-------- Text under study --------

Nothing against sports bars, but isn’t it nice that our Big Dance coverage is now split amongst several channels, so we can really watch any game we want to, from the comfort of our own homes? Now that it’s a reality, let’s take advantage. Here are the must-see games of the opening round of the NCAA Tournament.

Wednesday, March 20

No. 13 Boise State vs. No. 13 La Salle, 9:10 pm ET (tru TV): I know, you don’t often make time to watch the games in Dayton, but this one is worth your while. Two teams from tough mid-major leagues that had to sweat it out until selection Sunday, and now they get to go at one another’s throats. La Salle finished fifth in the A-10, but owns wins over fellow tourney invitees Iona, Villanova, Butler and VCU. The Broncos of Boise State did likewise, taking down Creighton, San Diego State, UNLV and Colorado State along the way. Keep a special eye out for Boise’s Derrick Marks, who has scored more than 30 points three times this season.

(CLICK HERE: Complete preview of Thursday’s games)

Thursday, March 21

No. 6 Butler vs. No. 11 Bucknell, 12:40 pm (tru TV): Butler is known for Rotnei Clarke’s circus shots from outside, but they’re a surprisingly adept rebounding team as well. The Bison – best remembered for their upset of Kansas in 2005 – are built around big man Mike Muscala (19 ppg, 11.2 rpg), but perform exceedingly well on the perimeter. Call this one the “what you see is not necessarily what you’ll get” game of the early going.

-------- Source information --------

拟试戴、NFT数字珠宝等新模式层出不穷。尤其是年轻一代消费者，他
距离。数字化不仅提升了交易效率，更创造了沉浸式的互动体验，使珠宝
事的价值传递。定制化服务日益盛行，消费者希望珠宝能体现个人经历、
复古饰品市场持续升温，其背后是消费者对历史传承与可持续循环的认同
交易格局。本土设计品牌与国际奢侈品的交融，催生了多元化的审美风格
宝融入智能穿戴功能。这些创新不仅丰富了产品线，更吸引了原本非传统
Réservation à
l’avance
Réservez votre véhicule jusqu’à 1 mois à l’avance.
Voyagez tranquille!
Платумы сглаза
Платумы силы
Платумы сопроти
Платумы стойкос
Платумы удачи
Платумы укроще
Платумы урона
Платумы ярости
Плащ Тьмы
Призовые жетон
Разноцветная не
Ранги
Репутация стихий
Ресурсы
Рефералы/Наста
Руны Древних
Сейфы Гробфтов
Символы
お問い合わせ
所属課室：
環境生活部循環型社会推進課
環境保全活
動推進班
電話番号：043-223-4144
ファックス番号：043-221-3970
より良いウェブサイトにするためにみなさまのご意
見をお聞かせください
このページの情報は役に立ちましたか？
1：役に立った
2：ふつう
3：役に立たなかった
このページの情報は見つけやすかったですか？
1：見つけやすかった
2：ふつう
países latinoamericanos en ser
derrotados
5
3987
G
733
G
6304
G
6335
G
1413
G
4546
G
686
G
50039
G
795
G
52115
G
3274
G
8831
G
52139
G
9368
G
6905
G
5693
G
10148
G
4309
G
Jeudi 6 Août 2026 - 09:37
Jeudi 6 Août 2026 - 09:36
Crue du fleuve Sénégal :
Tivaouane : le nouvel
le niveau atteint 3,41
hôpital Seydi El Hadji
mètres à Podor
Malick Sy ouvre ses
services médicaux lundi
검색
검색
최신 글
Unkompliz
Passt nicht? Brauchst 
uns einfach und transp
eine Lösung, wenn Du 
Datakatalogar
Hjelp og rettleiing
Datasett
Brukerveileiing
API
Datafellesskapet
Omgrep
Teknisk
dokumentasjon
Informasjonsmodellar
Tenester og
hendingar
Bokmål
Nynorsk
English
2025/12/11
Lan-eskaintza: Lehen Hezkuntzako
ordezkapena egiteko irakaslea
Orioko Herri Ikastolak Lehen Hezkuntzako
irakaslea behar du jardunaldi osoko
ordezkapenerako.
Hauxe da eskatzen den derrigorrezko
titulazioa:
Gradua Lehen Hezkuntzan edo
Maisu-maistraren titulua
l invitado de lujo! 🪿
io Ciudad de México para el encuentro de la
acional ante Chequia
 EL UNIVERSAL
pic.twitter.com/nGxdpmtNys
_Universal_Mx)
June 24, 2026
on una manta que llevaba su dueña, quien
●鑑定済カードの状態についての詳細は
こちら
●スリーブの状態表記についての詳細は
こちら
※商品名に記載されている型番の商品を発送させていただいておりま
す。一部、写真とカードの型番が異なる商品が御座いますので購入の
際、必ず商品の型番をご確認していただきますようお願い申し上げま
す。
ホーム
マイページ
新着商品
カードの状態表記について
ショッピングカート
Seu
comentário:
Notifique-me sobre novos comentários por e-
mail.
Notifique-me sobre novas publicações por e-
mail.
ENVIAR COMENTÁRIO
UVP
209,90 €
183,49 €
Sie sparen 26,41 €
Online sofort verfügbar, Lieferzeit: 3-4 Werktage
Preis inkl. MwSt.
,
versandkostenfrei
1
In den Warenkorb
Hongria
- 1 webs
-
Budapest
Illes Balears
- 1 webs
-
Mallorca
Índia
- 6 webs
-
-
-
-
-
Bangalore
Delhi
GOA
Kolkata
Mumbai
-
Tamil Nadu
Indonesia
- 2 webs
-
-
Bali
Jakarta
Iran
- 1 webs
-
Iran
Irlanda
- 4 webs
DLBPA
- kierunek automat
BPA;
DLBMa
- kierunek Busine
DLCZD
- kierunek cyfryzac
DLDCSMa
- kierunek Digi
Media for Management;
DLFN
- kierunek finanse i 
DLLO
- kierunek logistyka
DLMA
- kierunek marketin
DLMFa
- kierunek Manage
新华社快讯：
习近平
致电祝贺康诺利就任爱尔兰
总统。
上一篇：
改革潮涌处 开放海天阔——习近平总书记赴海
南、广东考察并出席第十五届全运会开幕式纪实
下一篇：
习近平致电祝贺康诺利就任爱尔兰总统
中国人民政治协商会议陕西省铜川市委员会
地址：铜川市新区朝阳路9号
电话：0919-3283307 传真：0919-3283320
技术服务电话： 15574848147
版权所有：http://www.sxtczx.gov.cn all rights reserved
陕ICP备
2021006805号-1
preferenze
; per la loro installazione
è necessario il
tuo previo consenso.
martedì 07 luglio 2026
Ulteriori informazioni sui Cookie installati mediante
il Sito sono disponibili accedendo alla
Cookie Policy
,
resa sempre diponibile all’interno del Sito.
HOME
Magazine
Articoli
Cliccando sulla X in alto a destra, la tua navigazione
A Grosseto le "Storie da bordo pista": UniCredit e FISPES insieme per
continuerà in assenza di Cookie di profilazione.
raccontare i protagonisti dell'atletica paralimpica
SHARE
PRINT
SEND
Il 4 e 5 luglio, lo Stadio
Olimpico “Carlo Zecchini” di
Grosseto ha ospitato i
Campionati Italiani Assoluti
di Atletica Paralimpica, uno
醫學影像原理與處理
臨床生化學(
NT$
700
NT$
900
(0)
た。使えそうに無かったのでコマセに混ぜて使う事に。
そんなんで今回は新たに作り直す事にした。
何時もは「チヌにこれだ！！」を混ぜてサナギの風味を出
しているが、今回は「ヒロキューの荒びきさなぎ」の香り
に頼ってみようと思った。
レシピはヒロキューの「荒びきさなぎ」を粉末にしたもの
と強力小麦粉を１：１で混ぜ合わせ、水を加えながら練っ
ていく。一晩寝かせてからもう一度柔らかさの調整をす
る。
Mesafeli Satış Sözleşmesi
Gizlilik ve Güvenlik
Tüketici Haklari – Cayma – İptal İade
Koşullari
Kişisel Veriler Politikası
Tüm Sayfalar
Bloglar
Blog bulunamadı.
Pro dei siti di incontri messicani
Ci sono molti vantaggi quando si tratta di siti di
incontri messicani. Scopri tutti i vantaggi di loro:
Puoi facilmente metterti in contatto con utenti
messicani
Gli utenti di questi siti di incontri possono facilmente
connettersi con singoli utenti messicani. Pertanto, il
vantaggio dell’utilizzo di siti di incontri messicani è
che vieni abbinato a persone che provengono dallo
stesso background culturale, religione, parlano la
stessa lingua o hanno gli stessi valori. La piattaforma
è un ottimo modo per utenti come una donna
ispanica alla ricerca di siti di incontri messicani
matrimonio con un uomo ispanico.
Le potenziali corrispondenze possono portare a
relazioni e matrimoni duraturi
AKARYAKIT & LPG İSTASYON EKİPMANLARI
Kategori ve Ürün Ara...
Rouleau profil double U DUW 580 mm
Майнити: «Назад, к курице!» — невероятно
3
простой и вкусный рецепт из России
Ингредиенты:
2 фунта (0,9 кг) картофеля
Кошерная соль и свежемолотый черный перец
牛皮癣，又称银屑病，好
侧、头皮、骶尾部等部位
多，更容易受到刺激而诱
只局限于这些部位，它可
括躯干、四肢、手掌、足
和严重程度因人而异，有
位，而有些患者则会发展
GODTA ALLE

--------

▸ **Problems to solve**:
1) Answer these questions about the NCAA Tournament opening-round preview:
(a) Where did La Salle finish in the A-10?
(b) Which Boise State player has scored more than 30 points three times this season?
(c) Which team did Bucknell upset in 2005?
2) Output the data items from the first row through the row containing "Призовые жетон", including both, and keep every line unchanged.

▸ **Task responses**:
1)
(a) Fifth
(b) Derrick Marks
(c) Kansas

2)
拟试戴、NFT数字珠宝等新模式层出不穷。尤其是年轻一代消费者，他
距离。数字化不仅提升了交易效率，更创造了沉浸式的互动体验，使珠宝
事的价值传递。定制化服务日益盛行，消费者希望珠宝能体现个人经历、
复古饰品市场持续升温，其背后是消费者对历史传承与可持续循环的认同
交易格局。本土设计品牌与国际奢侈品的交融，催生了多元化的审美风格
宝融入智能穿戴功能。这些创新不仅丰富了产品线，更吸引了原本非传统
Réservation à
l’avance
Réservez votre véhicule jusqu’à 1 mois à l’avance.
Voyagez tranquille!
Платумы сглаза
Платумы силы
Платумы сопроти
Платумы стойкос
Платумы удачи
Платумы укроще
Платумы урона
Платумы ярости
Плащ Тьмы
Призовые жетон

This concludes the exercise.